Você acredita que está se tentando desqualificar o trabalho da Polícia Federal?
Quando o ministério pergunta quais são os lotes, é um blefe para desqualificar a operação, que se baseou em algumas análises, mas ela se centrou muito em evidências de corrupção. Quando o ministério pede os laudos, dizendo olha o estardalhaço que foi feito só com dois laudos, tira o foco da questão política e da corrupção.
Mas dois laudos não é pouco mesmo?
Não tem só dois laudos, tem muito mais, mas ainda não vieram a público porque fazem parte da investigação e vão embasar os próximos passos da investigação.
Soube de alguma situação de auditores que trabalhavam corretamente e eram pressionados pelo sistema?
Sim, são vários. Algumas informações deles subsidiaram as minhas denúncias. Mas todos eles pediram anonimato. E como eu sou delegado sindical, eu puxei a responsabilidade para mim. A maioria dos fiscais age corretamente.
E como está a reação dos seus colegas?
Em sua grande maioria, os auditores acreditam que agora vão conseguir trabalhar como deve ser feito. Mas uma pequena parcela está preocupada com o nome do ministério e com eventuais perdas de emprego no setor. Mas não se pode ponderar um esquema criminoso para preservar o nome do ministério.
Você imaginava que o caso tomaria essas proporções?
Não. Sabia que havia problemas em outras empresas, mas achei que a investigação ia ficar restrita às duas empresas que denunciei.
Você chegou a mencionar casos de “carne verde”. Como foi isso?
Recebi fotos de funcionários. Era disfarçado com corante para o uso em embutidos. O produto químico mascara a aparência e o odor, mas não a produção de certas toxinas. O cozimento é modulado para acabar com algumas bactérias num certo nível, mas quando é muito comprometido, o cozimento não resolve.
Dá para ter uma ideia de quanto é fiscalizado adequadamente?
Não tem como precisar, mas eu acredito que uns 90% é fiscalizado corretamente. Ou a gente teria uma situação de calamidade pública. Mas é preciso lembrar que as empresas não querem que o produto faça mal para a população porque queima a marca.
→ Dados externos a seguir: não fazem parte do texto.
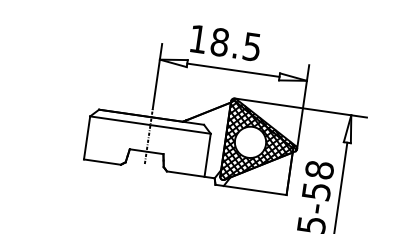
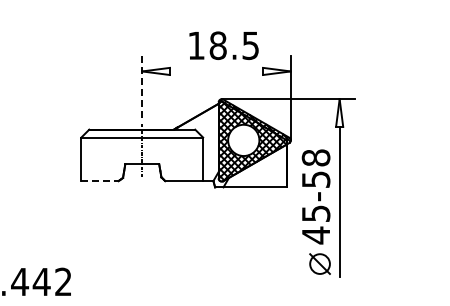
text: (225, 42) -> (223, 45), moved
line: (233, 70) -> (216, 71), removed
line: (157, 76) -> (142, 88), solid -> dashed
line: (102, 162) -> (100, 181), solid -> dashed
A fraude é modulada para que o produto seja barato, mas não deveriam usar esses procedimentos porque o consumidor fica sem garantia nenhuma.
O que espera que mude no setor de carnes daqui para frente?
Acredito que será bem melhor e ainda mais confiável. Estão falando nas perdas das empresas e em perdas de empregos. Mas quanto os acionistas perderam com dinheiro de propina? E quais os resultados da concorrência desleal? Quantos frigoríficos foram comprados por quem adquiriu um poderio desmedido? Quanto de dinheiro público em empréstimos foi cedido com base num sistema corrupto? Muito de ruim aconteceu e espero que seja bem melhor a partir de agora.